19:07 CS: So, on taking disks out of service, we then run corrective actions such as Trim and . . . But also, in some cases, might need to reformat or wipe the partitions clean. Not only do these metrics play a part in the ongoing operations, but this MWI is monitored to track the remainder life of disks. And what we've observed is with lower media wear out indicator values, there is higher chances of errors occurring on disks, whether they are transient or nonrecoverable and we also definitely see the latency profiles increasing, which is the more common case. Now, overall, this also feeds back into our capacity planning and forecasting system where we prioritize PoPs with lower MWI, which benefit from a sooner refresh.

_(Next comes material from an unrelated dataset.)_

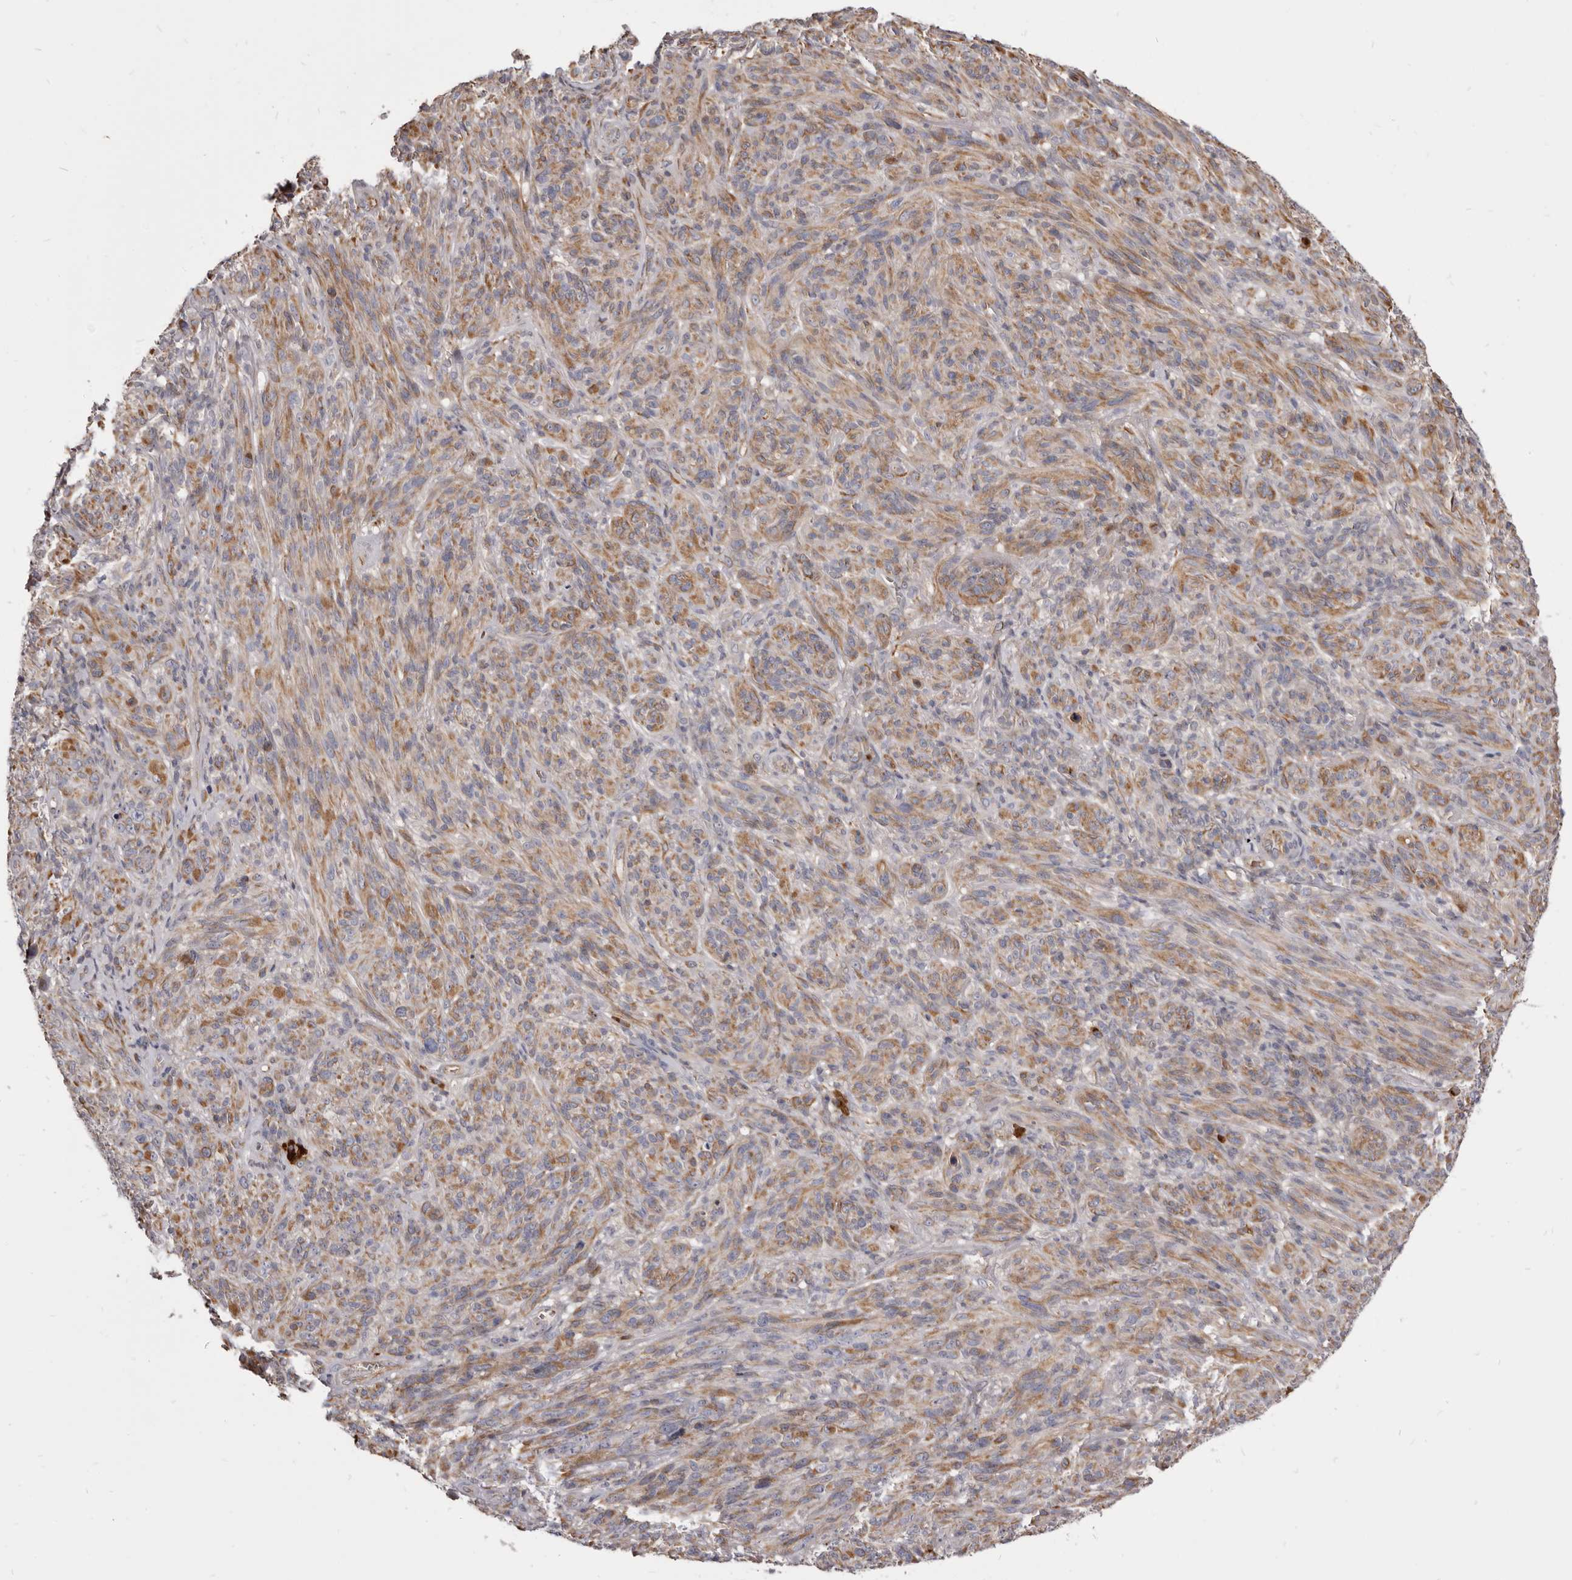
{"staining": {"intensity": "moderate", "quantity": ">75%", "location": "cytoplasmic/membranous"}, "tissue": "melanoma", "cell_type": "Tumor cells", "image_type": "cancer", "snomed": [{"axis": "morphology", "description": "Malignant melanoma, NOS"}, {"axis": "topography", "description": "Skin of head"}], "caption": "Immunohistochemistry micrograph of malignant melanoma stained for a protein (brown), which displays medium levels of moderate cytoplasmic/membranous expression in approximately >75% of tumor cells.", "gene": "FAS", "patient": {"sex": "male", "age": 96}}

20:19 CS: So, that concludes our talk today on managing slow disks in CloudFront. So, to recap, the workload that you place on disks heavily influences what is the performance profile seen by the disk. So, the two systems that we spoke about are the routing and caching systems of CloudFront. These disks are from different vendors. While they can look similar in terms of specifications, it can vary in the observed performance due to different implementations. Running mitigations such as Trim or taking disks out when higher I/O latencies are observed, these can help in managing the performance expectations from the disks and all of this can be done by frequently collecting and evaluating disk metrics, which is important to meet the performance bar that customers expect and also in longer-term capacity planning. With that, on behalf of Alejandro and myself, I would like to thank you for listening to our talk. Thank you.